> [ФРАГМЕНТ ДОКУМЕНТА]:
━━━━

Фонетические варианты и дериваты болонье, болотина, болотовина и т.п. могут дублировать болото, но иногда отличаются по значению: болотовина, болотажка – небольшое болото, болонье – место возле болота.

Слово болото – непроизводное, общеславянское, его связывают с лит. ba?ltas – ‘белый’, но внутренняя форма слова непрозрачна. Между тем, по мнению В.Е. Гольдина, говорам свойственна «наибольшая детализация языковой картины мира, специфика номинации естественных объектов и артефактов; …установка на иконичность, изобразительность речи (стремление к мотивированности номинаций)»6. Поэтому, с одной стороны, наряду со словом болото существуют собственно диалектные образные, мотивированные номинации (ср. мшарка, зыбина, ходель, шатун, трясель, мочлявина), с другой стороны – слова с корнем болот- развивают переносные значения: болото – сенокосное угодье на болотистом месте (метонимический перенос); боло?тина – дурак, простофиля (метафорический перенос). Метафорическое переосмысление термина болото свойственно и литературному языку, ср. обывательское болото (актуализация признака ‘отсутствие движения, развития, жизни; косность’); пословицы Не ходи при болоте, черт уши обколотит; Было бы болото, а черти будут; В тихом болоте (омуте) черти водятся и т.п. (актуализация признака ‘опасное, гиблое, неизведанное место’).

━━━━

> [ЗАПИСИ ДАННЫХ]:
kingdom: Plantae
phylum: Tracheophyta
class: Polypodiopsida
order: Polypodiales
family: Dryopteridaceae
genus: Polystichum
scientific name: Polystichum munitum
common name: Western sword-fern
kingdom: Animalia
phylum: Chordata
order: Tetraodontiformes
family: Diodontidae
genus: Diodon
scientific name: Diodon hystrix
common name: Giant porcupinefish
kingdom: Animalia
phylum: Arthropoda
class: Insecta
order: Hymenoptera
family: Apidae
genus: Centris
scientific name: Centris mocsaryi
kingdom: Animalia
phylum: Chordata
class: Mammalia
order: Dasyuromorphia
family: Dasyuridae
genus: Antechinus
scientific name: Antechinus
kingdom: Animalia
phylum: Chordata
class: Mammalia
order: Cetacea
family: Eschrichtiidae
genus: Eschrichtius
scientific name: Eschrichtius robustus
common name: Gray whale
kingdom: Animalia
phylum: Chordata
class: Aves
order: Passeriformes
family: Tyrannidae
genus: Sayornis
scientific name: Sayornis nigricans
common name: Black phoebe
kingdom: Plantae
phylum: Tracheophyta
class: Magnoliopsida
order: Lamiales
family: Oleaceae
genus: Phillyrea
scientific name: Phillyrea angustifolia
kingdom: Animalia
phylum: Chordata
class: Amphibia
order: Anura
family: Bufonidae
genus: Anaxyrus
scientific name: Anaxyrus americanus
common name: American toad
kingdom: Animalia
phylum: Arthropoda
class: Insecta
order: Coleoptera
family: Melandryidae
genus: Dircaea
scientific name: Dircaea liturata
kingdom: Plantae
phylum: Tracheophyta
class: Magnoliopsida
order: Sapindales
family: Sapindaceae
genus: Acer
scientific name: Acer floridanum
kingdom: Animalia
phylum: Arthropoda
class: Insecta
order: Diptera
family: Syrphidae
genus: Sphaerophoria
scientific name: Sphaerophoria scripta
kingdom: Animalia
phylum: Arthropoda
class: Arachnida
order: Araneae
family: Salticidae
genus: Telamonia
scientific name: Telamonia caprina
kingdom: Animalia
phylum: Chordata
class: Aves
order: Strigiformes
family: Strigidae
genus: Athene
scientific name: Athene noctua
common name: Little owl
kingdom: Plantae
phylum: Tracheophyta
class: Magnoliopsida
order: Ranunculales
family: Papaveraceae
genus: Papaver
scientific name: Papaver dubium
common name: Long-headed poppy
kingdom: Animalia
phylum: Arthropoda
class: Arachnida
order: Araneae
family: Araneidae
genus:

━━━━

> [ПИСЬМЕННОЕ ЗАДАНИЕ 1]:
Какое переносное значение у слова «болотина» приводится во фрагменте о слове «болото»?
> [ПИСЬМЕННОЕ ЗАДАНИЕ 2]:
Продолжите фрагмент о слове «болото», начав сразу после его последнего предложения.

> [РЕЗУЛЬТАТ ВЫПОЛНЕНИЯ 1]:
Дурак, простофиля.

> [РЕЗУЛЬТАТ ВЫПОЛНЕНИЯ 2]:
Лексемы глей, грязи, мох, на первый взгляд, образованы по одной модели – метонимический перенос значения: ‘место, где есть глей (особый вид почвы; в говорах также – ил)’; ‘место, где есть грязь (почва, смешанная с водой)’; ‘место, поросшее мхом’.

Болото пучина мы называем, где ничего не растет, а мох – где растет. Глей – топкое место, не пройти, завязишься. Переосмысливаясь, эти слова могут терять дополнительную дифференциальную сему, обозначая общее понятие болота, болотистой местности. У нас тут за озером два мха. А гривы такие - посередке мха сухая сопка. Распространены и деривативы с корнем мох-: Мшара – болото это, не такое, где клюква растет, а маленькое. Её как треснули, Дуська в мошок и полетела. Омшарник, или мшарина, в нашем понятии одно и то же; пройдешь мшаринку, потом будет балабан. Это именование отразилось и в топонимике Тверской области: болота Козловский Мох, Пелецкий Мох, Прусоховский Мох; озера Мошное, Б. Мошно, М. Мошно; н.п. Гладкий Мох, Васильевский Мох, Мшенцы, Мошки, Подмошье и т.п.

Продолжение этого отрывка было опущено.